RAND explains How Terrorist Groups End, and gives Lessons for Countering al Qa’ida

This study was, of course, ignored.  As a general rule, the US government’s interest in advice is inversely proportional to the relevant expertise and knowledge of the source.  Best of all is to know little about the subject, but have an active imagination and firm grasp of what the answers should be.

Summary

All terrorist groups eventually end. But how do they end? The evidence since 1968 indicates that most groups have ended because (1) they joined the political process (43 percent) or (2) local police and intelligence agencies arrested or killed key members (40%). Military force has rarely been the primary reason for the end of terrorist groups, and few groups within this time frame have achieved victory. This has significant implications for dealing with al Qa’ida and suggests fundamentally rethinking post-9/11 U.S. counterterrorism strategy: Policymakers need to understand where to prioritize their efforts with limited resources and attention.

The authors report that religious terrorist groups take longer to eliminate than other groups and rarely achieve their objectives. The largest groups achieve their goals more often and last longer than the smallest ones do. Finally, groups from upper-income countries are more likely to be left-wing or nationalist and less likely to have religion as their motivation. The authors conclude that policing and intelligence, rather than military force, should form the backbone of U.S. efforts against al Qa’ida.
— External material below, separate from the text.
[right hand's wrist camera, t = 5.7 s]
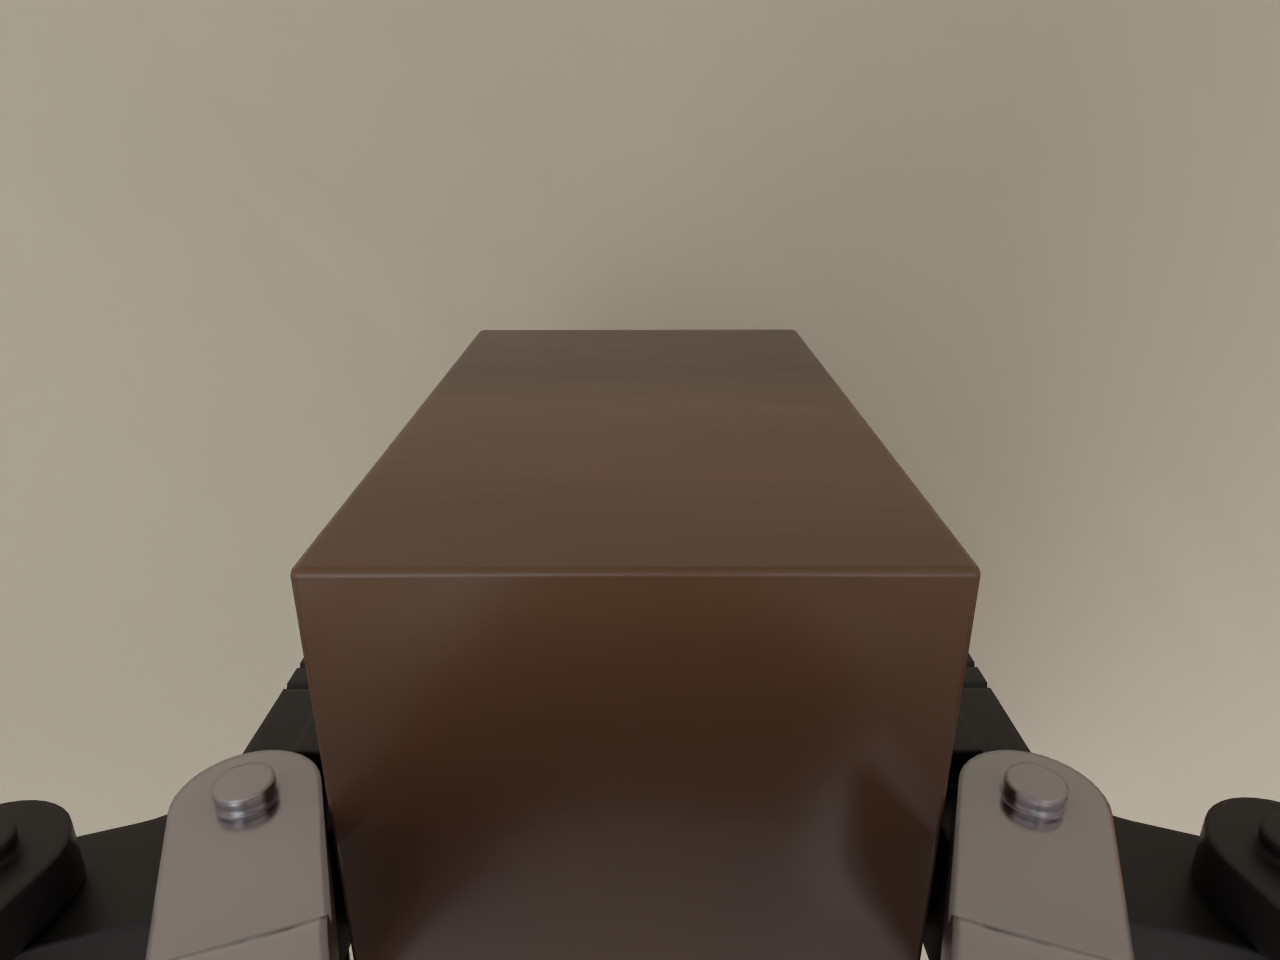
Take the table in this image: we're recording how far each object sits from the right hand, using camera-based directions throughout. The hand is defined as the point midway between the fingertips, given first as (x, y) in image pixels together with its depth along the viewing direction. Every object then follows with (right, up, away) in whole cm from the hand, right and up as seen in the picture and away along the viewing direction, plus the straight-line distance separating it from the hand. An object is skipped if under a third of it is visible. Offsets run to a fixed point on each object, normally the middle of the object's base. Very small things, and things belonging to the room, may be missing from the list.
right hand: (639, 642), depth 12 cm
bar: (0, -6, +6) cm, 9 cm away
And U.S. policymakers should end the use of the phrase “war on terrorism” since there is no battlefield solution to defeating al Qa’ida.

Excerpt:  Ending the “War” on Terror

Al Qa’ida’s resurgence should trigger a fundamental rethinking of U.S. counterterrorism strategy. Based on our analysis of how terrorist groups end, a political solution is not possible. Since al Qa’ida’s goal remains the establishment of a pan-Islamic caliphate, there is little reason to expect that a negotiated settlement with governments in the Middle East is possible. A more effective approach would be adopting a twofront strategy.

First, policing and intelligence should be the backbone of U.S. efforts. In Europe, North America, North Africa, Asia, and the Middle East, al Qa’ida consists of a network of individuals who need to be tracked and arrested. This would require careful work abroad from such organizations as the Central Intelligence Agency (CIA) and Federal Bureau of Investigation (FBI), as well as their cooperation with foreign police and intelligence agencies.

Second, military force, though not necessarily U.S. soldiers, may be a necessary instrument when al Qa’ida is involved in an insurgency. Local military forces frequently have more legitimacy to operate than the United States has, and they have a better understanding of the operating environment, even if they need to develop the capacity to deal with insurgent groups over the long run. This means a light U.S. military footprint or none at all. The U.S. military can play a critical role in building indigenous capacity but should generally resist being drawn into combat operations in Muslim societies, since its presence is likely to increase terrorist recruitment. A key part of this strategy should include ending the notion of a war on terrorism and replacing it with such concepts as counterterrorism, which most governments with significant terrorist threats use.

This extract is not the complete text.